> PROBLEM TO SOLVE: Among the records below, find each line containing the word "bugs" and copy it.

> Stored data entries:
☆ ☆ ☆ ☆
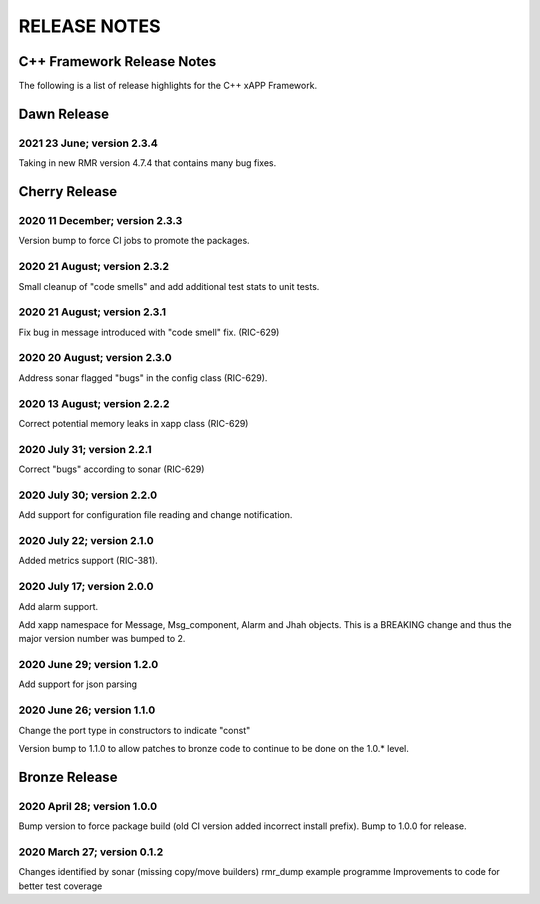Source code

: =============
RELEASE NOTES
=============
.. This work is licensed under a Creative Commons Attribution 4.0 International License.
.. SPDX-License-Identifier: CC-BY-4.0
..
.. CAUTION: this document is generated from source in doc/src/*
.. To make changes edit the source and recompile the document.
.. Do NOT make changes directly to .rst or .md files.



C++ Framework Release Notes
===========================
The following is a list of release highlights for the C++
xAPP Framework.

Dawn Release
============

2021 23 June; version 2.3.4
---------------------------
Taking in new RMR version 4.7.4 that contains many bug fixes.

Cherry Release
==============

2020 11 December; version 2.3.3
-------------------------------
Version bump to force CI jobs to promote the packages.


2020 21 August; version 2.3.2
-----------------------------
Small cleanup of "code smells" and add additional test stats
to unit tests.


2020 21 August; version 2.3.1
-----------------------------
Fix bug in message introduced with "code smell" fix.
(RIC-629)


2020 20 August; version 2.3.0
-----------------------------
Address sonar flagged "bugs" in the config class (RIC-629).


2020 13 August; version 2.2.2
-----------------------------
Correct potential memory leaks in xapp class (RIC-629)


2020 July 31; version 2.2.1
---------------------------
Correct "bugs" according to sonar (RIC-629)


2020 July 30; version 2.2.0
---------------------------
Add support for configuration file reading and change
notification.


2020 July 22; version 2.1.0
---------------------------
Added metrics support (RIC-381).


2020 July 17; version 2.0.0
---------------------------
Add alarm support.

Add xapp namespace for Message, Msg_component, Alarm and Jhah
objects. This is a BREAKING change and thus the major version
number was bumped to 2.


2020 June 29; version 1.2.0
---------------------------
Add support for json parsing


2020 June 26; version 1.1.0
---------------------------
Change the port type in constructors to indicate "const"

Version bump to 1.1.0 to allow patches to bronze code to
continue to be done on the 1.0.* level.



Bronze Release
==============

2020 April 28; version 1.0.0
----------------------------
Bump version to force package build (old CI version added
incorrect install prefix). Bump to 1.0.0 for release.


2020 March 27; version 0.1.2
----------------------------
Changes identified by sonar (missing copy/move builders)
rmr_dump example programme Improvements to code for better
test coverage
☆ ☆ ☆ ☆
> EXERCISE SOLUTION:
Address sonar flagged "bugs" in the config class (RIC-629).
Correct "bugs" according to sonar (RIC-629)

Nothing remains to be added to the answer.